2) We have to engage with our community and I’m not talking about “Outreach”, I’m talking about community engagement. We have to get to know our community members, and especially the communities of color, before it’s to late– and we push them completely out of this city– and we lose their history and their allegiance. We can’t put up a lawn sign about diversity when none of our neighbors are people of color. Instead of putting up lawn signs, reach out and engage with people, go to their churches and places of worship. The Muslim Educational Trust is a wonderful and welcoming place. Support black and brown-owned businesses. Volunteer, volunteer, and volunteer in communities and with organizations outside of your comfort level. Challenge yourself to see where you can support doctors, lawyers, chefs, and pastors who are people of color. This city is full of a deep, beautiful history of culture and diversity that many Portlanders have no idea about. Embrace it.
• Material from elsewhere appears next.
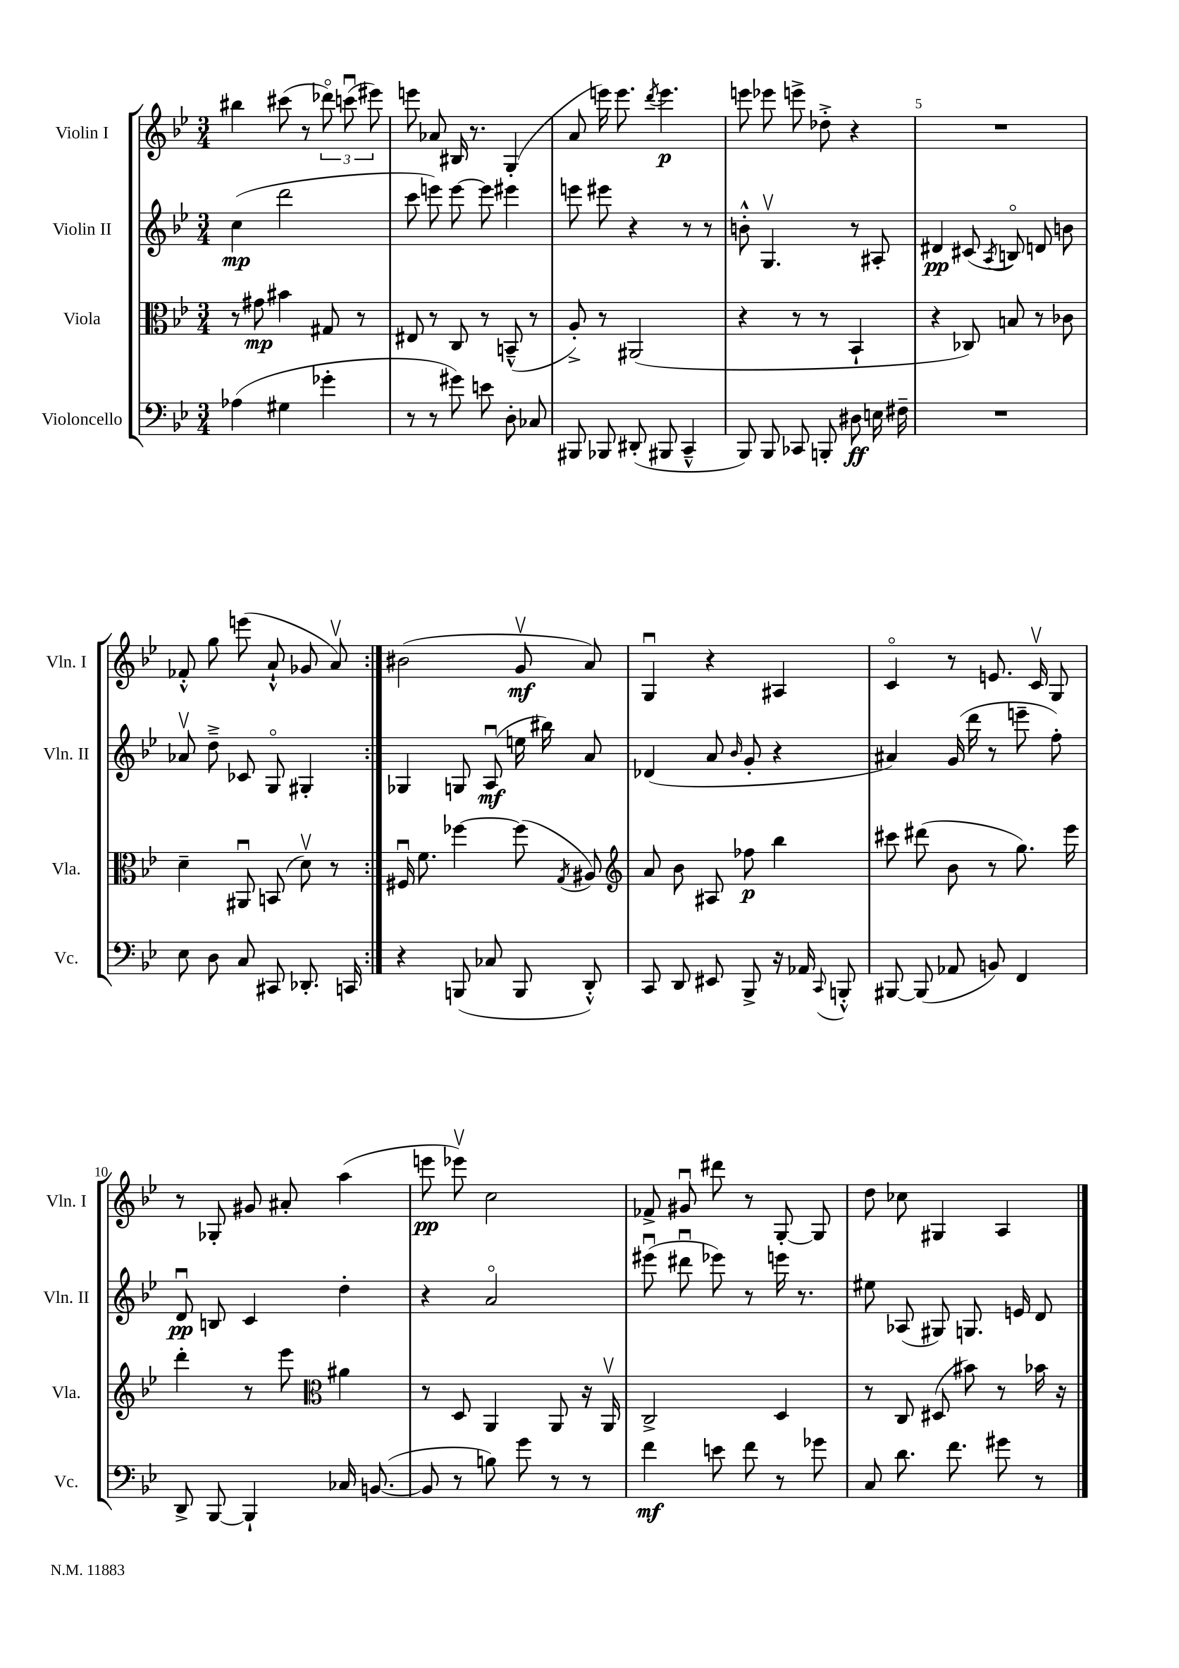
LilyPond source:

3) Educate yourself. I know the ugly and beautiful history of my city Portland, Or. I know the stories of red lining and of Jews buying homes for black community members when they couldn’t buy for themselves. I know about Vanport, about sundown laws, about the history of our Japanese and Chinese communities, and their contributions. I know about the long history of the Jewish community. If you know the history and educate yourself, before tearing down churches to build apartments, or doing so many other privileged things we have done in this city, perhaps we would build a city that is more inclusive and welcoming of others, a city that values the history and contribution of those who have been here for generations.

We will have to make drastic changes to the way we do business and live our lives. We have to get out of our comfort zone and educate our minds and search our souls about the needs of ALL Portlanders.

I’m not shocked that that evil man existed in this beautiful City of Roses, because I have seen them before, and I’m sure most communities of color aren’t shocked either. We have to do something about it. We have to create a city that makes people like him uncomfortable; makes him feel like an outcast and unwelcomed; a city that has ZERO TOLERANCE for hate and racism; a city where people filled with hate know that if you come for one of us you come for all of us, and that we stand together.

We aren’t there yet, but God willing we will be one day. Perhaps we will look back on that night as the moment this city acknowledged its institutional and systematic racism, that not only allowed for this ugliness to exist in this city, but for him and others to feel like they belong here– because they don’t– and they never will.

We can’t ever go back, Portland. We owe it to the men who died for, and believed in, a city free of hatred and racism. Let their sacrifice inspire and motivate us to be a city and destination for all people, and not a breeding ground for hate.

Rest in Peace, Love, and Honor: Taliesin Myrddin Namkai Meche and Rick Best. Prayers for peace to the two children, and a speedy recover for  Micah Fletcher. Each of you showed us the best of what Portland has to offer.